Setali dengan itu, lebih dari 30.000 tenaga medis dari 29 provinsi dan daerah juga diturunkan. Saat itu juga pemerintah China mulai memproduksi alat perlindungan seperti masker dan lainnya dalam jumlah besar. Terhitung, di Huabei saja, lebih dari 300 ribu masker N95 diproduksi per hari.
Padahal, pada januari lalu, China hanya memproduksi 35 ribu masker per hari. Saat memasuki 17 Februari, Wuhan akhirnya menjadi kota yang dapat mengarantina seluruh orang yang memiliki kemungkinan tersebar COVID-19.
Baca juga:
Yang Wuhan lakukan
Pelajaran penting pertama yang wajib ditiru dari Wuhan adalah bagaimana para tenaga medis dipencar untuk blusukan ke kediaman warga Wuhan. Tes diberlakukan pada orang per orang, tanpa kecuali. Wuhan tahu pasti berapa besar paparan virus. Dengan begitu, Wuhan dapat menentukan langkah terukur untuk memerangi virus.
Bagi warga, tak ada alasan apa pun, mereka harus tetap di rumah. Untuk memenuhi kebutuhan pokok, warga Wuhan harus memesan segalanya secara daring. Saat pengantaran, paket makanan dan kebutuhan pokok lainnya dibungkus sedemikian rupa. Paket juga diletakkan di depan rumah, sehingga tak terjadi kontak fisik antara kurir dan pembeli.
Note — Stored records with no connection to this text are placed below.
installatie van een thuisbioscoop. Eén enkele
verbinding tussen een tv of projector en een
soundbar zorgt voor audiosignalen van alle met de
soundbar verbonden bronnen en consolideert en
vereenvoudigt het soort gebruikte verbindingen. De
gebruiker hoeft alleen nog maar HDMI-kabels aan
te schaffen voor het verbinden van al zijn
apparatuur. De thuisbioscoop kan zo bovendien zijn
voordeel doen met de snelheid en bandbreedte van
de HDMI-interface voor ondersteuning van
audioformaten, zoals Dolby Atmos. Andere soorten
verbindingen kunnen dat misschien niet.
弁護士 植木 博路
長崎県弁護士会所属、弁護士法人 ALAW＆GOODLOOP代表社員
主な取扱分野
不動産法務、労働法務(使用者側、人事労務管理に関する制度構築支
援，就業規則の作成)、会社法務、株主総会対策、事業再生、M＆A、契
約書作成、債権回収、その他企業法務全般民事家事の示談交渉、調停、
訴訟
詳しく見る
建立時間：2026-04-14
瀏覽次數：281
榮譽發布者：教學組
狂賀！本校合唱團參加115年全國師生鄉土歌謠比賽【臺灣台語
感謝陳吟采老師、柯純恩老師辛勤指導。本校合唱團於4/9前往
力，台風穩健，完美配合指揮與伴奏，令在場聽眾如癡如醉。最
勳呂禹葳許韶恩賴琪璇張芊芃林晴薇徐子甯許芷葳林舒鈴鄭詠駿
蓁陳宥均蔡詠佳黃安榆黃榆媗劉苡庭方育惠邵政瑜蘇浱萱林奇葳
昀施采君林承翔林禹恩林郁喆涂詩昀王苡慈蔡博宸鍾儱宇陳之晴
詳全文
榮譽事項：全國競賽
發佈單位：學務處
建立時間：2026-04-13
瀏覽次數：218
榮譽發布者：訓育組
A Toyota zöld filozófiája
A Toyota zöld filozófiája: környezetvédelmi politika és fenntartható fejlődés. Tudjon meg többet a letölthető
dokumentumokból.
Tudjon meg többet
Asisten Direktur Jenderal WHO Bruce Alward memberi gambaran terkait kondisi itu. Pernyataannya dikutip dalam film: Tapi, saya pikir penting untuk menyadari bahwa dunia telah berutang pada Wuhan. Kala epidemik ini berakhir, besar harapan, kita akan tetap memiliki kesempatan untuk berterima kasih kepada warga Wuhan.
Lockdown Wuhan memang berbuah baik. Satu bulan pasca Wuhan lockdown, angka paparan COVID-19 menurun drastis. Kenaikan kasus pun sudah tak terlihat, di Wuhan atau pun di provinsi-provinsi lainnya. Kalau pun ada pasien dengan gejala COVID-19, maka akan dengan segera dilakukan tindakan, sehingga tak butuh waktu lama untuk menanganinya.
Sayang, keberhasilan Wuhan menangani COVID-19 dibarengi dengan peningkatan kasus di sejumlah negara lain. Italia, misalnya, yang mencatatkan kasus kematian tertinggi di Eropa. Atau sebagaimana telah disinggung di awal. Indonesia, yang kini jadi negara dengan angka kematian tertinggi akibat COVID-19 di Asia Tenggara. Film ini barangkali hanya seruas jari realita yang terjadi di Wuhan. Namun, dalam kondisi ini, pelajaran sekotoran kuku pun amat berharga, bukan?